Input material: Begin
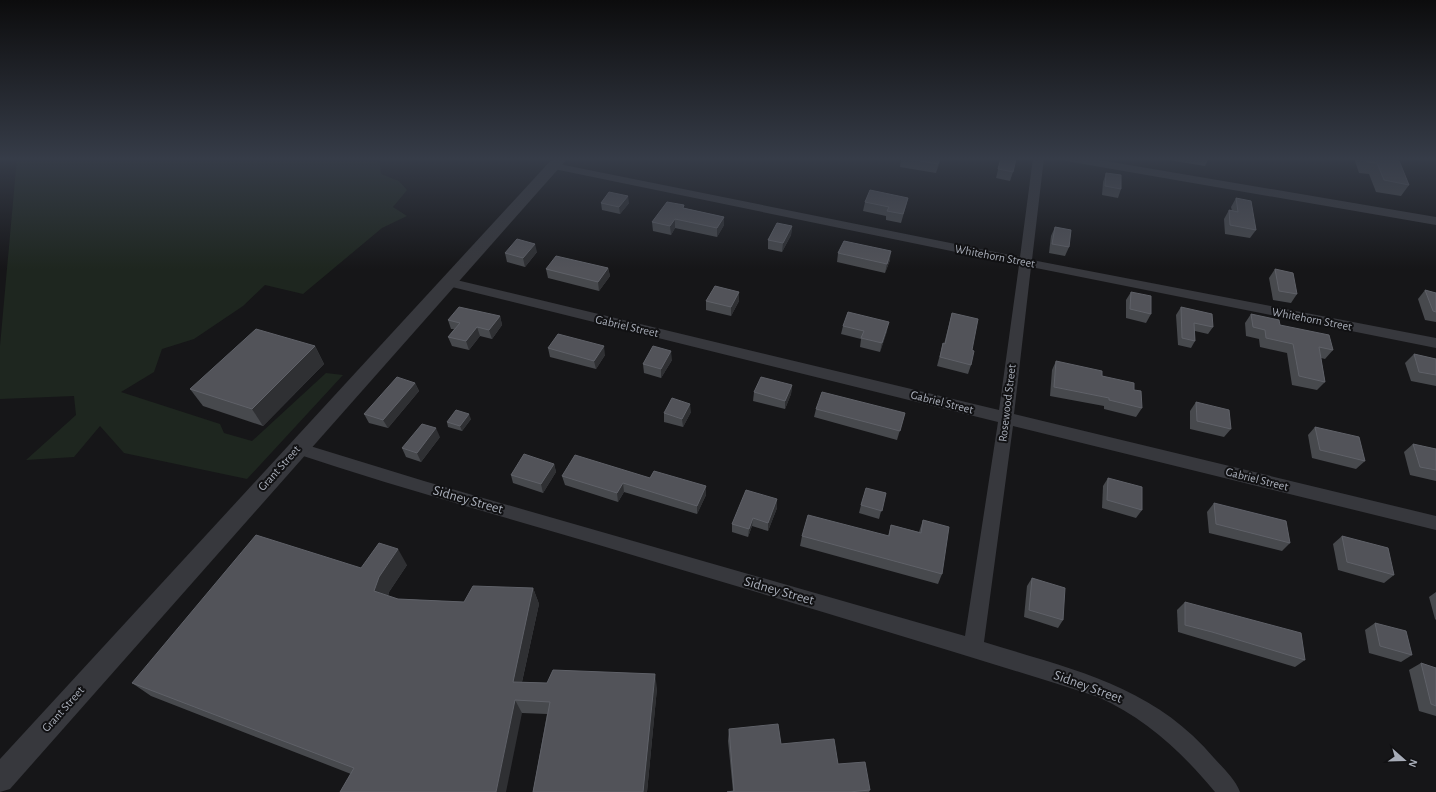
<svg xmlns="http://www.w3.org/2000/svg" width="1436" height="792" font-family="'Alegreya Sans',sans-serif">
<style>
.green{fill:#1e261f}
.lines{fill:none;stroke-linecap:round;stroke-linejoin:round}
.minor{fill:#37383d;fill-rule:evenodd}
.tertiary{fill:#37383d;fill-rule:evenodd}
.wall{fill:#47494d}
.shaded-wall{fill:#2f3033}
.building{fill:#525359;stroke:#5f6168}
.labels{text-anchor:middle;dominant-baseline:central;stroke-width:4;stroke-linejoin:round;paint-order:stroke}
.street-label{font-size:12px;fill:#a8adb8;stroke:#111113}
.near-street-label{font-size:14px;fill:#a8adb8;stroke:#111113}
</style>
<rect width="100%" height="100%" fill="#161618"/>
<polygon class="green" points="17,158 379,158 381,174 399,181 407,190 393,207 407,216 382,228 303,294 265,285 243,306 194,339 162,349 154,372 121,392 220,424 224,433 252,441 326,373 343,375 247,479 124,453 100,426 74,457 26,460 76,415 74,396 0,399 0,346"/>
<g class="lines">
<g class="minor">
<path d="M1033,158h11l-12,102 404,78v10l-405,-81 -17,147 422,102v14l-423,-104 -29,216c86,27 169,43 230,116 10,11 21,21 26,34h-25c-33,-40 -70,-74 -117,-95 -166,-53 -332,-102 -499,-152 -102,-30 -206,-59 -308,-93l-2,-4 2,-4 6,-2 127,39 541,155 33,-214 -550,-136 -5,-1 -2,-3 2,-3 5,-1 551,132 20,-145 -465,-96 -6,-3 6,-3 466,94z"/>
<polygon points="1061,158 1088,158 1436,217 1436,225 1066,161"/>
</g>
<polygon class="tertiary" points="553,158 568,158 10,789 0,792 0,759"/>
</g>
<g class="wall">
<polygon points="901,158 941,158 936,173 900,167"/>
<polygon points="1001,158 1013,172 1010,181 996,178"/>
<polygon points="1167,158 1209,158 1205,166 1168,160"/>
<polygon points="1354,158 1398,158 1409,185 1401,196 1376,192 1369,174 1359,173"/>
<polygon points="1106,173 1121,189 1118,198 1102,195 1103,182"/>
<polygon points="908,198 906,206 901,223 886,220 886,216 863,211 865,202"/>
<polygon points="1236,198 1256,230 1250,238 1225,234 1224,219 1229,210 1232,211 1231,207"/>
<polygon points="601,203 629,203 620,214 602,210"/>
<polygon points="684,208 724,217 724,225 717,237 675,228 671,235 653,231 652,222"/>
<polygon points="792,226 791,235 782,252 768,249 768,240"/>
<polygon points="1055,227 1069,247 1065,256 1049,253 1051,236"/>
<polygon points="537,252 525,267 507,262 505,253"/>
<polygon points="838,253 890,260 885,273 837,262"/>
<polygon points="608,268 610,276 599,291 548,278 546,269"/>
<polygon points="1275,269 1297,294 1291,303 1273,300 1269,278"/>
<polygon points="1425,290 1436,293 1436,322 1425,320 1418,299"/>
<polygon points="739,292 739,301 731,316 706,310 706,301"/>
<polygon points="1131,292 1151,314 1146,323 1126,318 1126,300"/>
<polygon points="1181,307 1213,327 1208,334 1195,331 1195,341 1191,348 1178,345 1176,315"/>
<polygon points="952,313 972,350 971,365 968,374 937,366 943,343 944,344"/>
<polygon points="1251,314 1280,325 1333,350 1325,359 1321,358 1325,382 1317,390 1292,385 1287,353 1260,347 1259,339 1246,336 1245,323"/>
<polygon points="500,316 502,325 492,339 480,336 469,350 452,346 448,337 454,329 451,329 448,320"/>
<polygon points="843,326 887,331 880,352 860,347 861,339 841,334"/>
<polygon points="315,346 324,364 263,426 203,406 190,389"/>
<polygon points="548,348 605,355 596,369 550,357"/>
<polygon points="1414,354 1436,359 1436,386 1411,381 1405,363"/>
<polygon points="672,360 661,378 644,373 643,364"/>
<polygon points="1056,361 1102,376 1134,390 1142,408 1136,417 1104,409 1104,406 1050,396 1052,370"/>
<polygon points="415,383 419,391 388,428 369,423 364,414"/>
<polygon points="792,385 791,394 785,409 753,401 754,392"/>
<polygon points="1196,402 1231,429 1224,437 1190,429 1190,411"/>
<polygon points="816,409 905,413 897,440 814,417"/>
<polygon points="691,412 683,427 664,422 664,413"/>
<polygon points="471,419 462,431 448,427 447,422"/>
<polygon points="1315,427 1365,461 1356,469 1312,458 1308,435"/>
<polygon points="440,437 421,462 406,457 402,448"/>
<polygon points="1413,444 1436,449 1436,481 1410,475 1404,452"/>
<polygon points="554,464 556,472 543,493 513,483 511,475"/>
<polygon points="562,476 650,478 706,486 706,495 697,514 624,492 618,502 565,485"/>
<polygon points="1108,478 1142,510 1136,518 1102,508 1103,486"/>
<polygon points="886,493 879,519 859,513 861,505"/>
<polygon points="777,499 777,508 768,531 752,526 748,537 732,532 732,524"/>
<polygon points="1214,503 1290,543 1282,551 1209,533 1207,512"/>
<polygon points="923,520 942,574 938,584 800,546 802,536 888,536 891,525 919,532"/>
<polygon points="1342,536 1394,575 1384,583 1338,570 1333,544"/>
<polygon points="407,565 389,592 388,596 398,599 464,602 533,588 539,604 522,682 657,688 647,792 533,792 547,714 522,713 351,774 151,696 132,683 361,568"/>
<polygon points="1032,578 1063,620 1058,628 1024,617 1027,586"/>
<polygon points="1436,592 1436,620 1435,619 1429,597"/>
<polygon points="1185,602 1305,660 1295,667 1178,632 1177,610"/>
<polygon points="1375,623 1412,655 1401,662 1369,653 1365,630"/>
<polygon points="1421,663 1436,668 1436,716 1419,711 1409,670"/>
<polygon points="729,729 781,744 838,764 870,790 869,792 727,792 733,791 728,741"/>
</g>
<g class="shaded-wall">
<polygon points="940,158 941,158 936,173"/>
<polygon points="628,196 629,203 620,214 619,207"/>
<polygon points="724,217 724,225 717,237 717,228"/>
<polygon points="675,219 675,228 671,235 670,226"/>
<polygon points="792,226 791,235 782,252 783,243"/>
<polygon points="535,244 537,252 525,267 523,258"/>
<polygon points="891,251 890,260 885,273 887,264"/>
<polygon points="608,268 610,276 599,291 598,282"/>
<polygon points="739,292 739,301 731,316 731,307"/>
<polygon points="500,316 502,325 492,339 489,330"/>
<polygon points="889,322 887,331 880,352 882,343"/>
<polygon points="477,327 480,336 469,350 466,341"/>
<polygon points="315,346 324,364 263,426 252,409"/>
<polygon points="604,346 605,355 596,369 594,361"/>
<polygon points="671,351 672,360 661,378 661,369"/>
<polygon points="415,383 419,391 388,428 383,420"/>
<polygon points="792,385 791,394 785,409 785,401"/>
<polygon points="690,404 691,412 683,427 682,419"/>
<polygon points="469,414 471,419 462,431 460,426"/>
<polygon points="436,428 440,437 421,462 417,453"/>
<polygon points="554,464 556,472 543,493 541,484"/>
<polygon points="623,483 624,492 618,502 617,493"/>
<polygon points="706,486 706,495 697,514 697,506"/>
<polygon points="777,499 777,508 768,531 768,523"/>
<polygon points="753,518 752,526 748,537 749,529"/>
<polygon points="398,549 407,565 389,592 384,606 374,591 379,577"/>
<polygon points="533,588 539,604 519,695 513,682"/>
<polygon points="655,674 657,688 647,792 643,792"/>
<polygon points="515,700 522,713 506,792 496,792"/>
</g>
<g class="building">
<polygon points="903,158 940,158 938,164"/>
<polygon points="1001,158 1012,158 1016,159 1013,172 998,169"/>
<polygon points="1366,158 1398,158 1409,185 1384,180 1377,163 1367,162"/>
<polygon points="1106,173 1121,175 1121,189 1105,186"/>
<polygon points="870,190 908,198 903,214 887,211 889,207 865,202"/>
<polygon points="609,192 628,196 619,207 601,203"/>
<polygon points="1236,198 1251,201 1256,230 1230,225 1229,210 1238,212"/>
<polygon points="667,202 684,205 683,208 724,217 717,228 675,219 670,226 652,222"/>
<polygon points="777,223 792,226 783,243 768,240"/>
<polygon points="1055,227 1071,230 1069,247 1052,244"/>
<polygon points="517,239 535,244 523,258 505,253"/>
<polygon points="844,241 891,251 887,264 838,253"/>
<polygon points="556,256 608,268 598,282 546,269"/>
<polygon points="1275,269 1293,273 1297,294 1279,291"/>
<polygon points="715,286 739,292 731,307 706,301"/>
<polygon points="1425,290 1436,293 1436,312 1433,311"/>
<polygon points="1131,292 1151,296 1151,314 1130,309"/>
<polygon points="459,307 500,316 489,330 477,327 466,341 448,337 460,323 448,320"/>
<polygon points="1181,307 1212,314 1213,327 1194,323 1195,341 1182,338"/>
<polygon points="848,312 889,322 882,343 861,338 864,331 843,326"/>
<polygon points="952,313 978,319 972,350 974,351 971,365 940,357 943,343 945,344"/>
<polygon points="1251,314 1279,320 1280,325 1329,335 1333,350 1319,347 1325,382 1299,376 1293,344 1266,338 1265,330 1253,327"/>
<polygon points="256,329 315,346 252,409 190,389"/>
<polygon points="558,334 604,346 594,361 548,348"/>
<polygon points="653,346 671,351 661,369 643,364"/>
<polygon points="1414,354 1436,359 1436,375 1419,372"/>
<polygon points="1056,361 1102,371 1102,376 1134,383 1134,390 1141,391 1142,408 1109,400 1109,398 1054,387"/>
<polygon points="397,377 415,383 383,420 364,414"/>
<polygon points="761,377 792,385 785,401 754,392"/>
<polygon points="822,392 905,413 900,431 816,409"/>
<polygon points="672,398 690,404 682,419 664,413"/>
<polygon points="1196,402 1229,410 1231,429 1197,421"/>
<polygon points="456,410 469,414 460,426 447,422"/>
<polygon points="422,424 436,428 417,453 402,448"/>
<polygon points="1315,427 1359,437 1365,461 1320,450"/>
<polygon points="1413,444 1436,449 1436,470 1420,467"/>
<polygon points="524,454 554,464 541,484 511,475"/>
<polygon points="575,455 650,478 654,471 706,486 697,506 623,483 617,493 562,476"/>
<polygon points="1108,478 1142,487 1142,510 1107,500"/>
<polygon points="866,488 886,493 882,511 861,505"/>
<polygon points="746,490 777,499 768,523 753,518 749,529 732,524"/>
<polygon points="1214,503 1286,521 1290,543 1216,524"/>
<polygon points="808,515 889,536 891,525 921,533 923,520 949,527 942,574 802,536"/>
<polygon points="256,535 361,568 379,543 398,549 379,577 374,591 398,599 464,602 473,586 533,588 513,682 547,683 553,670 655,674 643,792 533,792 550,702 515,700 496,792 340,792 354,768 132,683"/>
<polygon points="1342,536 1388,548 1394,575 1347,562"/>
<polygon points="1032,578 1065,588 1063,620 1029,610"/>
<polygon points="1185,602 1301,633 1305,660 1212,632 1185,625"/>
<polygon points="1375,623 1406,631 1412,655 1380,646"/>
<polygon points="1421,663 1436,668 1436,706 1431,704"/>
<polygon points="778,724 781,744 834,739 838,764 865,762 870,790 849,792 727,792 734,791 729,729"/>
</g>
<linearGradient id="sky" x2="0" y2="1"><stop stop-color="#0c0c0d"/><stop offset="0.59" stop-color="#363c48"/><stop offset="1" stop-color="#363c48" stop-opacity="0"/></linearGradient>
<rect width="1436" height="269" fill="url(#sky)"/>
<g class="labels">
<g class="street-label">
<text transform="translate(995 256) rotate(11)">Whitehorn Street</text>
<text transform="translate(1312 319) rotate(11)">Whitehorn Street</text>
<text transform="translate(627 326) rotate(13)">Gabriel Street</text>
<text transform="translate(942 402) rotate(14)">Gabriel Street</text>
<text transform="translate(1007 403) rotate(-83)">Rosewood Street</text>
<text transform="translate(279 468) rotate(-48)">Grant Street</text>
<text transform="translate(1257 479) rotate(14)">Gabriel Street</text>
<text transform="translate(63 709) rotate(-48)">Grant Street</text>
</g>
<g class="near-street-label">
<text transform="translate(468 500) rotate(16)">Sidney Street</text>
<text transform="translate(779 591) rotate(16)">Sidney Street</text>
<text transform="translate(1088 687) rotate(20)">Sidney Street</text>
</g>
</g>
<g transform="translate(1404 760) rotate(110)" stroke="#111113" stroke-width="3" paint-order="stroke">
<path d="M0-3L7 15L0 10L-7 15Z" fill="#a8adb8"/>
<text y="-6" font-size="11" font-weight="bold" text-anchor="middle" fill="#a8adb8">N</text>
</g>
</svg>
Input material: End
Input material: Begin
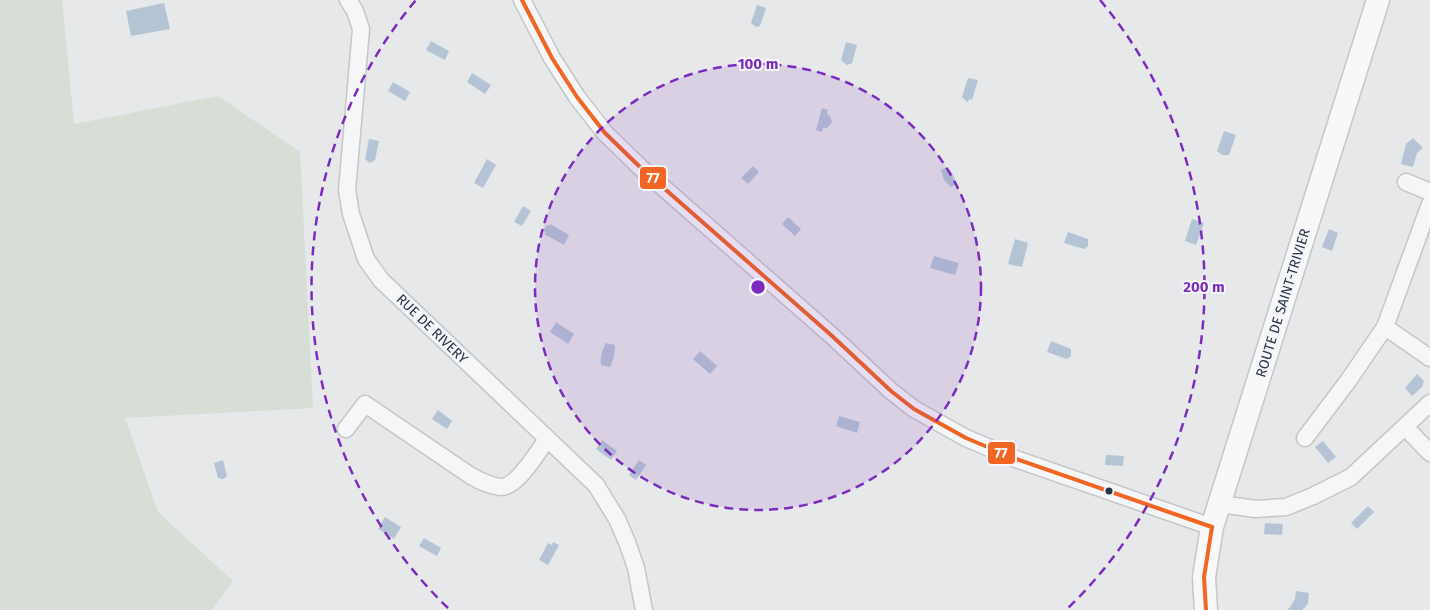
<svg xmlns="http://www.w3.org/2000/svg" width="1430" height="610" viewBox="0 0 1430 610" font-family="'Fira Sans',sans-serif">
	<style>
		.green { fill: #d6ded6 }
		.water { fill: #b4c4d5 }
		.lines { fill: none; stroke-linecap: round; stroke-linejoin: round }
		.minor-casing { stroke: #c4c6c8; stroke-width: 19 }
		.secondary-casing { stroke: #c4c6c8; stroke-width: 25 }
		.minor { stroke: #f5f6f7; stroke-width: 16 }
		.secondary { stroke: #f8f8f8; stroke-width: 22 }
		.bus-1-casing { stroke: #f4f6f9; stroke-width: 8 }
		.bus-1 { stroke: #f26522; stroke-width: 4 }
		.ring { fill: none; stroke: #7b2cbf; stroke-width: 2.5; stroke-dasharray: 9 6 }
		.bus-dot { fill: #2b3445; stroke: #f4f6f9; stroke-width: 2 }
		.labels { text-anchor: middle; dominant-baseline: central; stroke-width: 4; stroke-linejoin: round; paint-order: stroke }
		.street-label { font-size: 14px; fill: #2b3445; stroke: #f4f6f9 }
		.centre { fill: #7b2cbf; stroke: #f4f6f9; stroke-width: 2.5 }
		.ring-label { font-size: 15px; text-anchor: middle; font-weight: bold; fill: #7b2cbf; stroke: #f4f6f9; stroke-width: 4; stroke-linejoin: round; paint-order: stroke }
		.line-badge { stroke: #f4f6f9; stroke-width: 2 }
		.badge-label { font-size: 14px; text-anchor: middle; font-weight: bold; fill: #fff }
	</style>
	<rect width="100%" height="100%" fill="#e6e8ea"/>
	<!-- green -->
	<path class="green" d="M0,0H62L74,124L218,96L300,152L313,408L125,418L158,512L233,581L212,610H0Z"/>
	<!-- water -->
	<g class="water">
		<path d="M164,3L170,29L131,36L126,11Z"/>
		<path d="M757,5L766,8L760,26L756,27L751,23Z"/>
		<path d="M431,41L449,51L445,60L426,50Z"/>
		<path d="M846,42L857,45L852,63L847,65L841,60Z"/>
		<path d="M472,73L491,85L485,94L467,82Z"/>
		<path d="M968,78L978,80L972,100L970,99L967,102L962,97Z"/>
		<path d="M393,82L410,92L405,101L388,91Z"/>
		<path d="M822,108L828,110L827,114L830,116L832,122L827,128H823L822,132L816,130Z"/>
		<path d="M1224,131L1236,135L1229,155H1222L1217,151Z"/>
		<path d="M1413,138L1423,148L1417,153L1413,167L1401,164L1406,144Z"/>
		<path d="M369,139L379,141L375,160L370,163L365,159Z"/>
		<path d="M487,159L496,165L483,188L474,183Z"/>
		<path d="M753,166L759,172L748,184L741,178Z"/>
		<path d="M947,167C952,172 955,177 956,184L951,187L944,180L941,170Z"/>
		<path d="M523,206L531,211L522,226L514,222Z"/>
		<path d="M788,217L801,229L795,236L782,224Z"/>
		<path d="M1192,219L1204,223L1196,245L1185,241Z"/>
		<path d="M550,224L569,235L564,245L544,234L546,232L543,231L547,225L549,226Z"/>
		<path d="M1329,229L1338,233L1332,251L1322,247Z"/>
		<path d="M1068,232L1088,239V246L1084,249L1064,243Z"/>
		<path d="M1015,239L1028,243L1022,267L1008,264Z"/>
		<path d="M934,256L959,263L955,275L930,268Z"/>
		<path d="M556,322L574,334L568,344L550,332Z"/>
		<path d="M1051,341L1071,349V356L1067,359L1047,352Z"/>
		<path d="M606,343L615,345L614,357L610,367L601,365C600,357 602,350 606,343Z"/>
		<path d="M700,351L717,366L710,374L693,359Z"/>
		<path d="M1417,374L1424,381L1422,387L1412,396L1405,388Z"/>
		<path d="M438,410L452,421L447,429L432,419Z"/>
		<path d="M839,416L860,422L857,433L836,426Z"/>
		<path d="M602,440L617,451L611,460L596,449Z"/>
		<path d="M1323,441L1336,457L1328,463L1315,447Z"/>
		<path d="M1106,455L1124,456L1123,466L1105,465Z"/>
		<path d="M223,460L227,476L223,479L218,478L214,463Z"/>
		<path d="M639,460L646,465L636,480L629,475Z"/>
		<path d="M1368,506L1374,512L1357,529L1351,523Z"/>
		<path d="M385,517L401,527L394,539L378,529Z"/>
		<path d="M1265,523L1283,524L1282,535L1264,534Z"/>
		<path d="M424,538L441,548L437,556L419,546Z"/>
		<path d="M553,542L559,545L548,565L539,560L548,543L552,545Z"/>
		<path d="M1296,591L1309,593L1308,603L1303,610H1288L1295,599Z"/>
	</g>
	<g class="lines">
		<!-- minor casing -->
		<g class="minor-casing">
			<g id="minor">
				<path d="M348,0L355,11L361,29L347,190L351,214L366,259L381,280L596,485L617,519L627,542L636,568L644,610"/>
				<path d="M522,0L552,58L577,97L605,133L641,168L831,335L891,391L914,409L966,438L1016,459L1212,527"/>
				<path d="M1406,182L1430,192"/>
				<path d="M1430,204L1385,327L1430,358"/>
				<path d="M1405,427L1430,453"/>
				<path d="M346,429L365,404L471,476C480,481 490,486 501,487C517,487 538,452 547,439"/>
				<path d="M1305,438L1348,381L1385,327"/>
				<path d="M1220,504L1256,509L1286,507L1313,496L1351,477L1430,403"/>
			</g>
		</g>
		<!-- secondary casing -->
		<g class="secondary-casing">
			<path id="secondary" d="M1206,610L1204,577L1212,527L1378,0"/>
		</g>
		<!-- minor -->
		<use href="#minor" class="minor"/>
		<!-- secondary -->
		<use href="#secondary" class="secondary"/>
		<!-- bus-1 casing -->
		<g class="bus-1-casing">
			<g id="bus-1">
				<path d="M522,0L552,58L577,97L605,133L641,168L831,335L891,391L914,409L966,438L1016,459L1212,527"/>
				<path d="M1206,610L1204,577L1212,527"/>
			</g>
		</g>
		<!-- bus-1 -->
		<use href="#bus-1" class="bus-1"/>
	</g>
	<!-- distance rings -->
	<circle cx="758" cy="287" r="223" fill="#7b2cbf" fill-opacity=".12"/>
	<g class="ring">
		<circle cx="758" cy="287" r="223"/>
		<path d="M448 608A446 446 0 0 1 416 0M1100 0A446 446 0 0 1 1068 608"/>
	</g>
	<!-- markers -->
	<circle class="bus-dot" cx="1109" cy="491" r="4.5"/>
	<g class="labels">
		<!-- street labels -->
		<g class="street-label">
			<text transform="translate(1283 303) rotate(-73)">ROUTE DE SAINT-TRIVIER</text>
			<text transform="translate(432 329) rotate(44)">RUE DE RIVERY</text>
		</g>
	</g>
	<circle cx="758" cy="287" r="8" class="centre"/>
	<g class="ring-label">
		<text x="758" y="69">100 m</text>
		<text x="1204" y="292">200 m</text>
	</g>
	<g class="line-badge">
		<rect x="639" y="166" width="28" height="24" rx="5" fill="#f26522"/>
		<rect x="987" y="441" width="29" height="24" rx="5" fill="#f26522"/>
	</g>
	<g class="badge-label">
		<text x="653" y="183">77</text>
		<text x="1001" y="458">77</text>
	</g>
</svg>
Input material: End
_Task item_.
Copy each line of the records that has "lines" in it.

_Result for this task_.
.lines{fill:none;stroke-linecap:round;stroke-linejoin:round}
<g class="lines">
		.lines { fill: none; stroke-linecap: round; stroke-linejoin: round }
	<g class="lines">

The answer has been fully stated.